▸ **Exercise aim**
Word for word, transcribe the records that follow.

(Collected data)
★ ★ ★ ★

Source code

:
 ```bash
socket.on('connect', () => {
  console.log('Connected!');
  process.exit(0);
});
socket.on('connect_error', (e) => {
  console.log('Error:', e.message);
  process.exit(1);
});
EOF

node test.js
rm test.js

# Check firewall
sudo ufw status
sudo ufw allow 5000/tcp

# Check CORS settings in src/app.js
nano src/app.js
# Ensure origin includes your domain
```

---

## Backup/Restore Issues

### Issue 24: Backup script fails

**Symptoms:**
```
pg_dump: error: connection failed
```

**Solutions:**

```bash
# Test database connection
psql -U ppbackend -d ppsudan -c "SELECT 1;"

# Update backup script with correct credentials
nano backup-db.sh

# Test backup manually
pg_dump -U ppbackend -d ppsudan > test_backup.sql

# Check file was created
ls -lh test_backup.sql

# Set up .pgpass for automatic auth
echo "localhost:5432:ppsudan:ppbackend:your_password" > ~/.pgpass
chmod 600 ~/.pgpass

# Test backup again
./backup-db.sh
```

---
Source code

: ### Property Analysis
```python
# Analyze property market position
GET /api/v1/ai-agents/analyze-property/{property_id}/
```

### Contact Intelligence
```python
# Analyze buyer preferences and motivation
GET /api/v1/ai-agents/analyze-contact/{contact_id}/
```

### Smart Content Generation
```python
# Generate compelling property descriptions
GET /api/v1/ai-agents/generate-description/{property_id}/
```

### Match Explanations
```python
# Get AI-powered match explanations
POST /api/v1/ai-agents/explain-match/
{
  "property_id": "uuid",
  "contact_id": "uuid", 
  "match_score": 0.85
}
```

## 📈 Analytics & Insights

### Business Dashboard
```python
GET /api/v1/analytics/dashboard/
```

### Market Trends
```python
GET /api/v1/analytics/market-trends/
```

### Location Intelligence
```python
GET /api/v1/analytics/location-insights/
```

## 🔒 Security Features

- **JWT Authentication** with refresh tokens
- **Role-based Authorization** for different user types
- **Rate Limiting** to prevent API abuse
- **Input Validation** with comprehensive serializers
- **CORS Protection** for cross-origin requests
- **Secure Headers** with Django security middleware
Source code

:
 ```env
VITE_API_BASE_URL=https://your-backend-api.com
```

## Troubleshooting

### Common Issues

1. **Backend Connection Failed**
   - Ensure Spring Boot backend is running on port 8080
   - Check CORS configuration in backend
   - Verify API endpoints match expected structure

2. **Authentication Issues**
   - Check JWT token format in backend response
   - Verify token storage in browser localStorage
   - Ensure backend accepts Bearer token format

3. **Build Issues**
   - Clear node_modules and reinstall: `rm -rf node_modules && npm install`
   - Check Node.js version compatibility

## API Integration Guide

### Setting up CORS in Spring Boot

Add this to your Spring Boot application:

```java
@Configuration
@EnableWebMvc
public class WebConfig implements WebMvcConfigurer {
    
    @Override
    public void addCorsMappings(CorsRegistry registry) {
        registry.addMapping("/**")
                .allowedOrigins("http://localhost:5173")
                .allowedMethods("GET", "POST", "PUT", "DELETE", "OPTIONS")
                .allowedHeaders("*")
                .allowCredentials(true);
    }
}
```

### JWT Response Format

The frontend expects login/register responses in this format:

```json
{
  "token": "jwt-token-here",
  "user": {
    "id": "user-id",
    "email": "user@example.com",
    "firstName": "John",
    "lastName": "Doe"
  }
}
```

★ ★ ★ ★

▸ **Response to the task**
Source code

:
 ```bash
socket.on('connect', () => {
  console.log('Connected!');
  process.exit(0);
});
socket.on('connect_error', (e) => {
  console.log('Error:', e.message);
  process.exit(1);
});
EOF

node test.js
rm test.js

# Check firewall
sudo ufw status
sudo ufw allow 5000/tcp

# Check CORS settings in src/app.js
nano src/app.js
# Ensure origin includes your domain
```

---

## Backup/Restore Issues

### Issue 24: Backup script fails

**Symptoms:**
```
pg_dump: error: connection failed
```

**Solutions:**

```bash
# Test database connection
psql -U ppbackend -d ppsudan -c "SELECT 1;"

# Update backup script with correct credentials
nano backup-db.sh

# Test backup manually
pg_dump -U ppbackend -d ppsudan > test_backup.sql

# Check file was created
ls -lh test_backup.sql

# Set up .pgpass for automatic auth
echo "localhost:5432:ppsudan:ppbackend:your_password" > ~/.pgpass
chmod 600 ~/.pgpass

# Test backup again
./backup-db.sh
```

---
Source code

: ### Property Analysis
```python
# Analyze property market position
GET /api/v1/ai-agents/analyze-property/{property_id}/
```

### Contact Intelligence
```python
# Analyze buyer preferences and motivation
GET /api/v1/ai-agents/analyze-contact/{contact_id}/
```

### Smart Content Generation
```python
# Generate compelling property descriptions
GET /api/v1/ai-agents/generate-description/{property_id}/
```

### Match Explanations
```python
# Get AI-powered match explanations
POST /api/v1/ai-agents/explain-match/
{
  "property_id": "uuid",
  "contact_id": "uuid", 
  "match_score": 0.85
}
```

## 📈 Analytics & Insights

### Business Dashboard
```python
GET /api/v1/analytics/dashboard/
```

### Market Trends
```python
GET /api/v1/analytics/market-trends/
```

### Location Intelligence
```python
GET /api/v1/analytics/location-insights/
```

## 🔒 Security Features

- **JWT Authentication** with refresh tokens
- **Role-based Authorization** for different user types
- **Rate Limiting** to prevent API abuse
- **Input Validation** with comprehensive serializers
- **CORS Protection** for cross-origin requests
- **Secure Headers** with Django security middleware
Source code

:
 ```env
VITE_API_BASE_URL=https://your-backend-api.com
```

## Troubleshooting

### Common Issues

1. **Backend Connection Failed**
   - Ensure Spring Boot backend is running on port 8080
   - Check CORS configuration in backend
   - Verify API endpoints match expected structure

2. **Authentication Issues**
   - Check JWT token format in backend response
   - Verify token storage in browser localStorage
   - Ensure backend accepts Bearer token format

3. **Build Issues**
   - Clear node_modules and reinstall: `rm -rf node_modules && npm install`
   - Check Node.js version compatibility

## API Integration Guide

### Setting up CORS in Spring Boot

Add this to your Spring Boot application:

```java
@Configuration
@EnableWebMvc
public class WebConfig implements WebMvcConfigurer {
    
    @Override
    public void addCorsMappings(CorsRegistry registry) {
        registry.addMapping("/**")
                .allowedOrigins("http://localhost:5173")
                .allowedMethods("GET", "POST", "PUT", "DELETE", "OPTIONS")
                .allowedHeaders("*")
                .allowCredentials(true);
    }
}
```

### JWT Response Format

The frontend expects login/register responses in this format:

```json
{
  "token": "jwt-token-here",
  "user": {
    "id": "user-id",
    "email": "user@example.com",
    "firstName": "John",
    "lastName": "Doe"
  }
}
```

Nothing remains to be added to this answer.